Pictures in the records are to be excluded from an otherwise exact copy.

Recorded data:
____________________

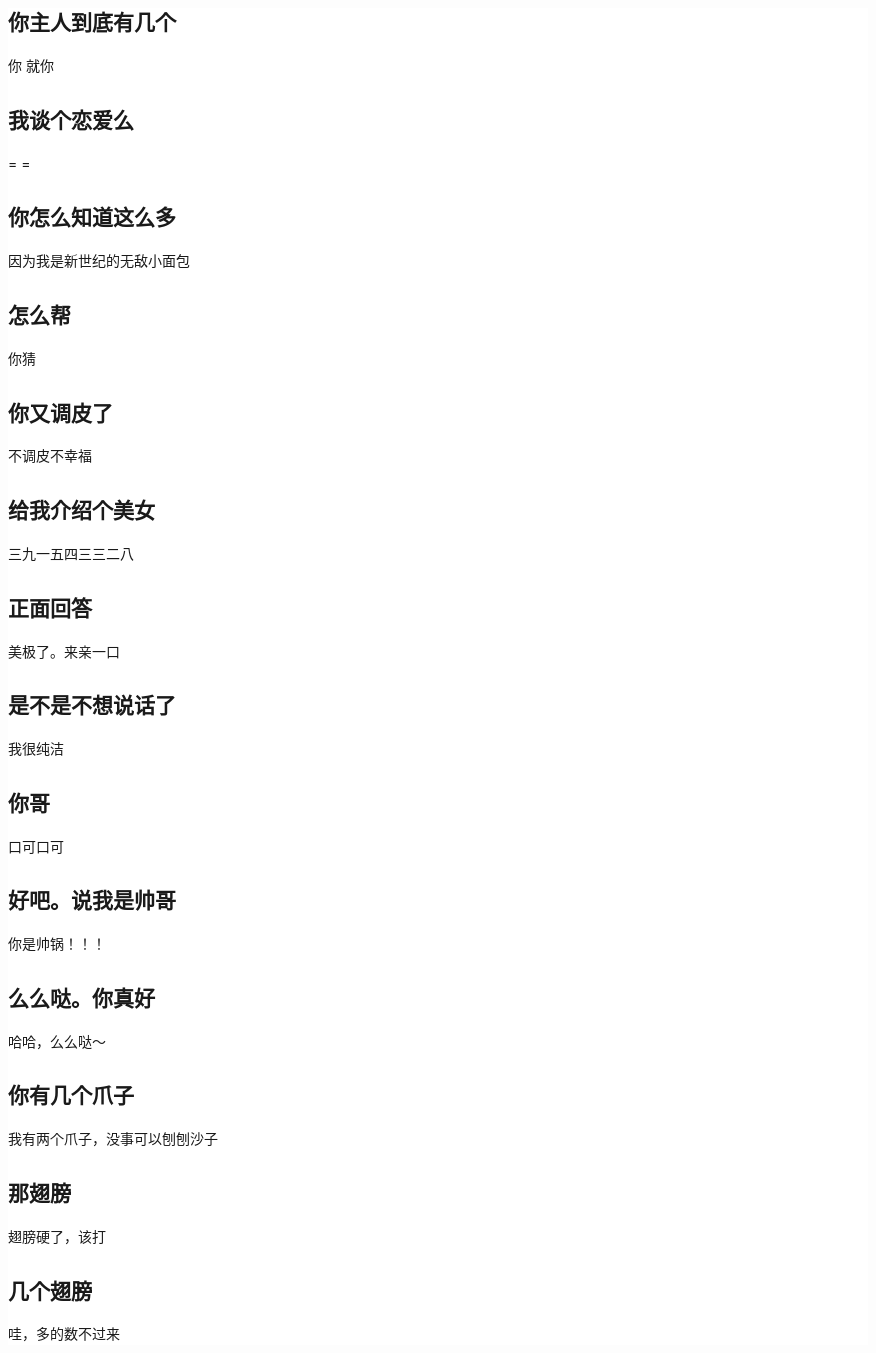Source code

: ## 你主人到底有几个
你 就你

## 我谈个恋爱么
= =

## 你怎么知道这么多
因为我是新世纪的无敌小面包

## 怎么帮
你猜

## 你又调皮了
不调皮不幸福

## 给我介绍个美女
三九一五四三三二八

## 正面回答
美极了。来亲一口

## 是不是不想说话了
我很纯洁

## 你哥
口可口可

## 好吧。说我是帅哥
你是帅锅！！！

## 么么哒。你真好
哈哈，么么哒〜

## 你有几个爪子
我有两个爪子，没事可以刨刨沙子

## 那翅膀
翅膀硬了，该打

## 几个翅膀
哇，多的数不过来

____________________

EXERCISE RESULT:
Source code

: ## 你主人到底有几个
你 就你

## 我谈个恋爱么
= =

## 你怎么知道这么多
因为我是新世纪的无敌小面包

## 怎么帮
你猜

## 你又调皮了
不调皮不幸福

## 给我介绍个美女
三九一五四三三二八

## 正面回答
美极了。来亲一口

## 是不是不想说话了
我很纯洁

## 你哥
口可口可

## 好吧。说我是帅哥
你是帅锅！！！

## 么么哒。你真好
哈哈，么么哒〜

## 你有几个爪子
我有两个爪子，没事可以刨刨沙子

## 那翅膀
翅膀硬了，该打

## 几个翅膀
哇，多的数不过来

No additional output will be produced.